Al despertar de aquel sueño devastador busqué el libro de Borges Siete noches, donde figura su conferencia sobre la pesadilla, y volví a leerla intentando encontrar, sin éxito, alguna clave capaz de zurcir el agujero abierto en mi conciencia por la imagen de la sentada en la acera. Esos días andaba perdido en la lectura de Hijo del siglo. Cuando volví a él, por la tarde, y reflexioné sobre el modo fragmentario en que Haro se refiere a Madrid, y a la existencia en general, pensé si no habría sido su lectura el resto diurno causante de mi sueño. Se trata de un volumen lleno de esquinas también, de pedazos de calles, de trozos de acera que van configurando un estado de pérdida. Hay dentro de sus páginas habitaciones tridimensionales, cuartos de baño hiperreales, pasillos oscuros por los que el lector puede moverse con la misma ansiedad con la que nos es posible visitar, en Buenos Aires, las esquinas que aterrorizaban a Borges.

Acabé Hijo del siglo, lo cerré y busqué el hilo de araña que había unido ya para siempre el sueño de la chica sentada en la acera, la conferencia de Borges y el volumen de Haro. Qué raro, pensé, no hay ningún nexo aparente entre todos estos materiales, y, sin embargo, se necesitan unos a otros como las piezas de un reloj. Hijo del siglo tiene la estructura de un sueño, pues todo en él es simultáneamente gratuito y necesario. Sus esquirlas van cayendo al interior de la conciencia del lector por unas grietas de cuya existencia no era consciente antes de abrirlo. Hay, al abandonarlo sobre la mesa, ese sentimiento de extrañeza que le acomete a uno cuando despierta de un sueño que ha comprendido sin necesidad de entender.

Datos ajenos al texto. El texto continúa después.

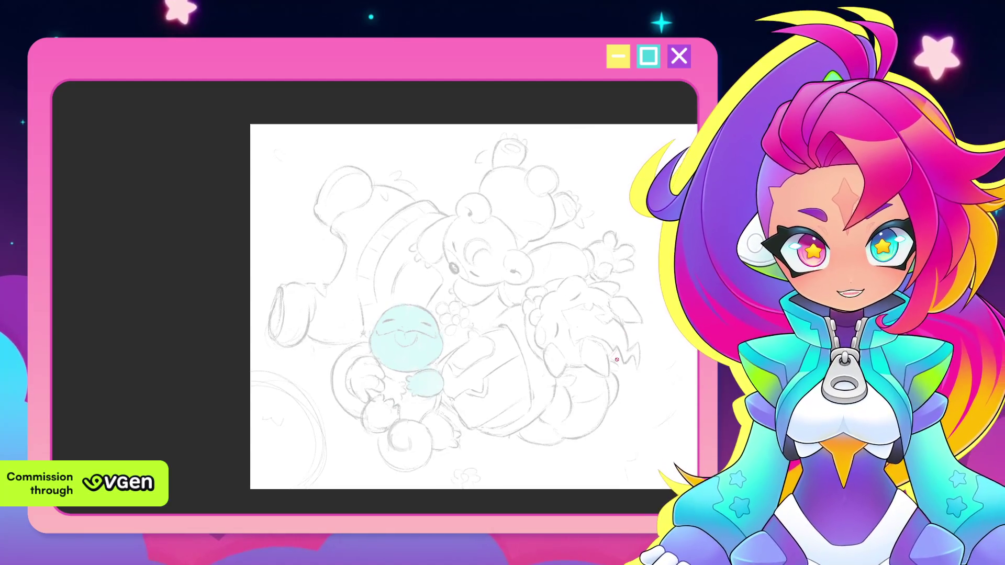
pyautogui.moveTo(614, 365)
pyautogui.mouseDown()
pyautogui.moveTo(597, 378)
pyautogui.moveTo(619, 393)
pyautogui.mouseUp()
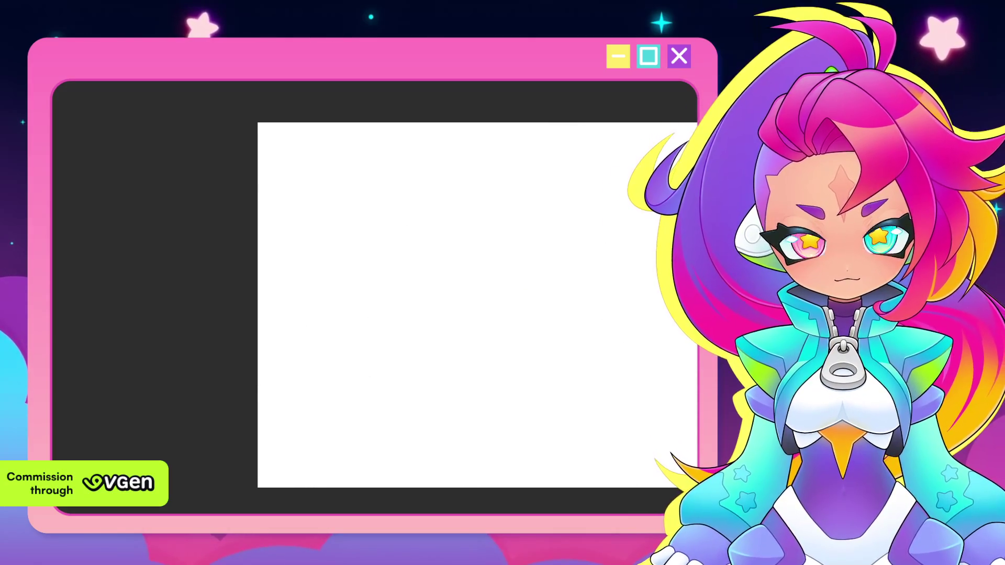
pyautogui.scroll(-1, 471, 306)
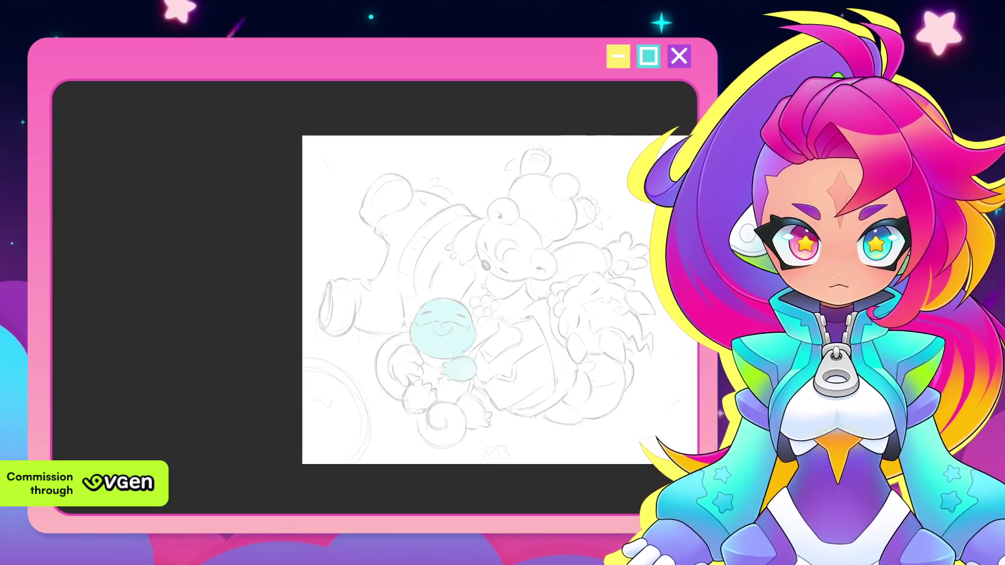
pyautogui.moveTo(664, 330); pyautogui.dragTo(566, 330)
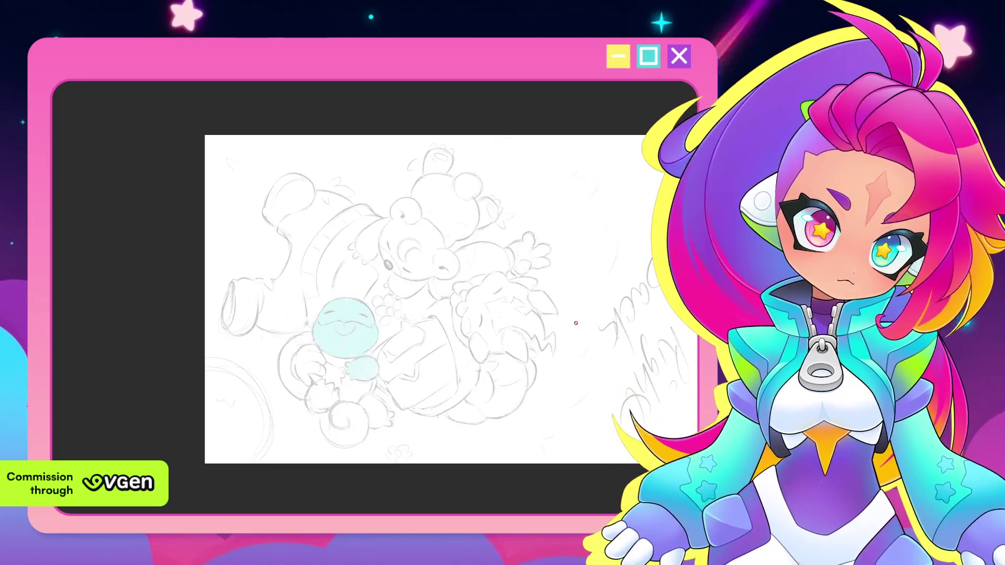
pyautogui.scroll(1, 576, 329)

Los libros, como los sueños, pueden ser reparadores también. O devastadores. Al recordar ahora a la mujer que abandoné en la esquina de Velázquez con Villanueva sin prestarle el auxilio que quizá necesitaba, me viene a la memoria el grito de socorro que, procedente del Sena, se escucha en La caída, la novela de Camus. Quizá sea el grito de este siglo, que no ha dejado de atravesar los días ni las páginas para manifestarse, ya sin remordimiento, en las memorias de Haro, donde deviene en el alambre capaz de engarzar lo privado y lo público, los dormitorios y las plazas. Tirando de él, y si no estuviéramos tocando el fondo de la columna, quizá continuaría creciendo este tapiz asociativo entre los libros y la vida: entre la existencia y el sueño. Los libros valiosos se distinguen por su capacidad para integrarse, a modo de hebra, en la biografía onírica del usuario. Una vez que se incorporan a esa trama, devienen en reparadores, aunque sólo en la medida en que las palabras pueden serlo. La escritura es un tejido que intenta aproximar los bordes de una herida que no tiene sutura. En pocos textos como en el de Haro se percibe esta función devastadora.